Os especialistas alertaram que descobrir as causas do autismo - uma síndrome complexa que é investigada há décadas - não seria simples. A opinião generalizada dos investigadores é que não existe uma causa única para o autismo, que se pensa ser o resultado de uma combinação complexa de fatores genéticos (mais de 100 genes estão implicados) e ambientais, nos quais se incluem o estilo de vida.

Os cientistas atribuem ainda parte do aumento dos casos diagnosticados à maior consciencialização, quer dos médicos quer das famílias, sobre o autismo; a meios de diagnóstico mais eficazes e a uma definição mais ampla do que é o autismo.

Os executivos da Tylenol reuniram-se com o governo nas últimas semanas para expressar as suas dúvidas sobre a iniciativa federal e discutir os próximos passos. 

A leucovorina pode tratar o autismo?

Além disso, as autoridades norte-americanas planeiam promover um medicamento menos conhecido, chamado leucovorina, como um potencial tratamento para o autismo. A leucovorina - ou ácido folínico - é normalmente prescrita para neutralizar os efeitos colaterais de alguns tratamentos, sobretudo como um antídoto para os efeitos nocivos do metotrexato (um medicamento contra o cancro). Pode também ajudar a suprir a deficiência de vitamina B9.
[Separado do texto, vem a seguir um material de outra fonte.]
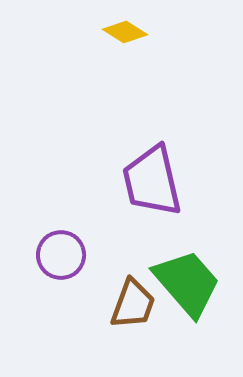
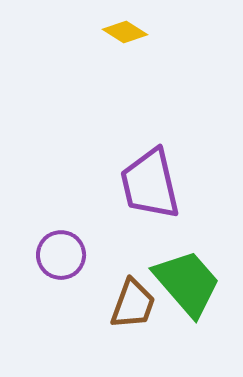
purple trapezoid: moved 2 px left, 3 px down
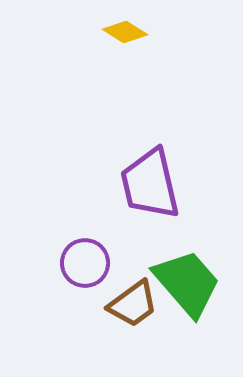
purple circle: moved 24 px right, 8 px down
brown trapezoid: rotated 34 degrees clockwise
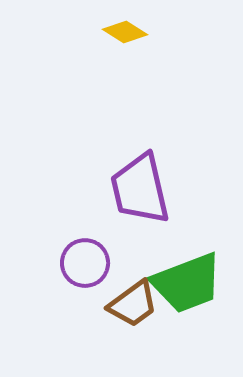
purple trapezoid: moved 10 px left, 5 px down
green trapezoid: rotated 110 degrees clockwise
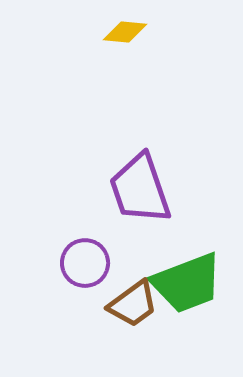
yellow diamond: rotated 27 degrees counterclockwise
purple trapezoid: rotated 6 degrees counterclockwise
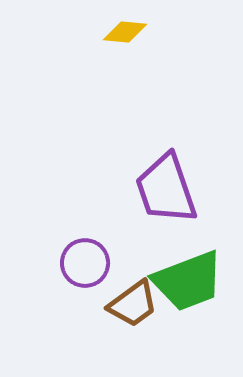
purple trapezoid: moved 26 px right
green trapezoid: moved 1 px right, 2 px up
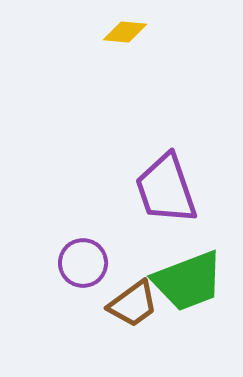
purple circle: moved 2 px left
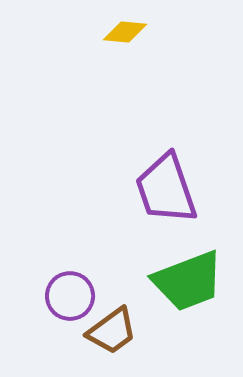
purple circle: moved 13 px left, 33 px down
brown trapezoid: moved 21 px left, 27 px down
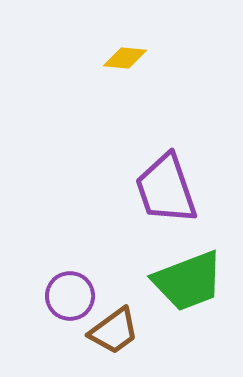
yellow diamond: moved 26 px down
brown trapezoid: moved 2 px right
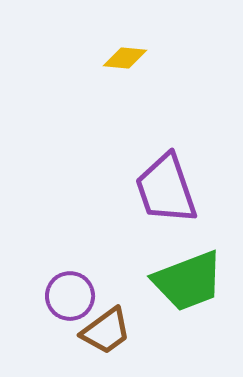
brown trapezoid: moved 8 px left
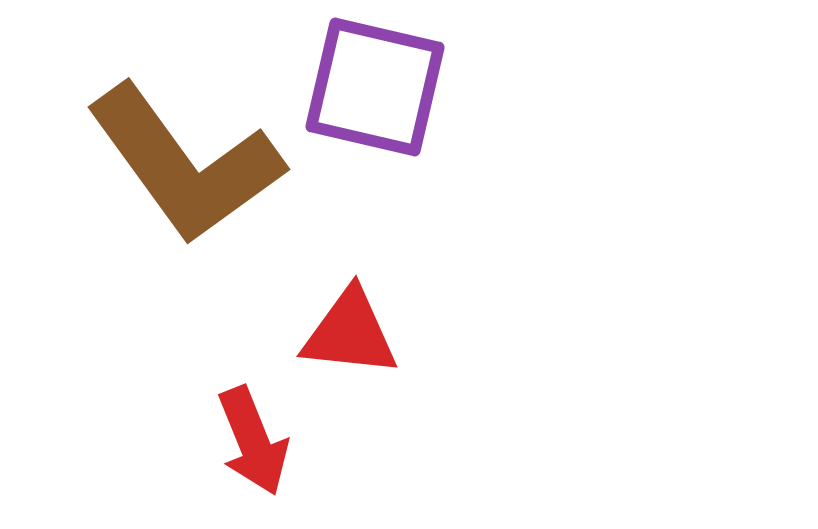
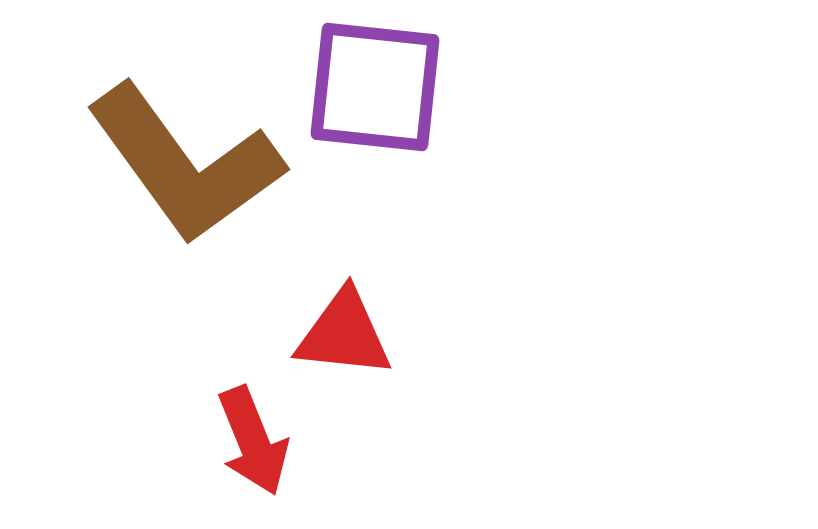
purple square: rotated 7 degrees counterclockwise
red triangle: moved 6 px left, 1 px down
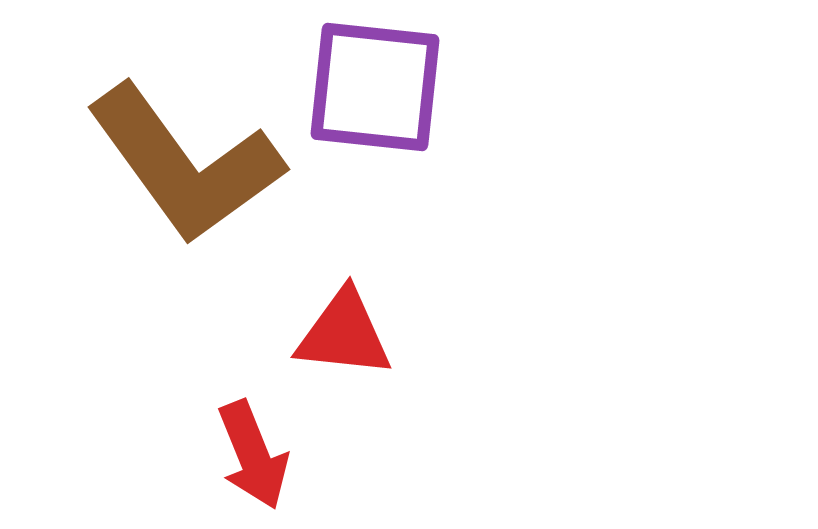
red arrow: moved 14 px down
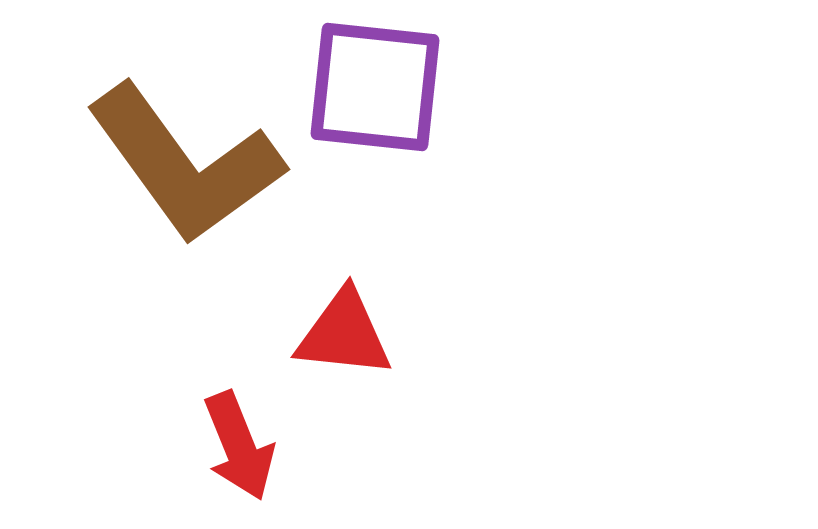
red arrow: moved 14 px left, 9 px up
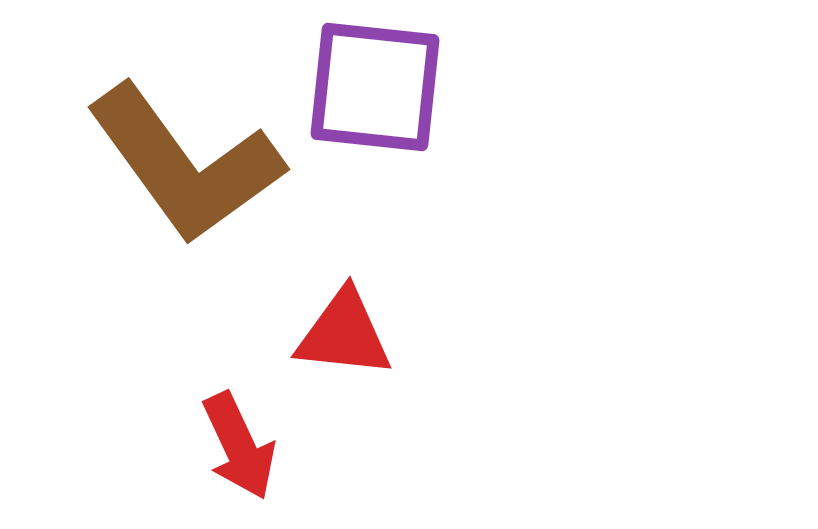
red arrow: rotated 3 degrees counterclockwise
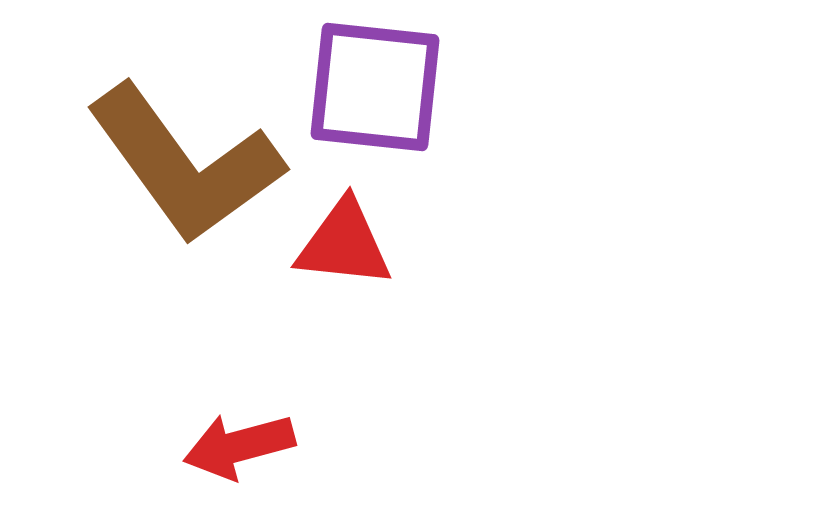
red triangle: moved 90 px up
red arrow: rotated 100 degrees clockwise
Os primeiros ensaios, controlados por placebo, em que foi administrada leucovorina a crianças com autismo, mostraram o que alguns cientistas descrevem como melhorias consideráveis na sua capacidade de falar e compreender os outros, segundo o Washington Post. No entanto, vários especialistas chamaram a atenção para a falta de estudos significativos que provem de facto a eficácia da leucoverina no tratamento do autismo.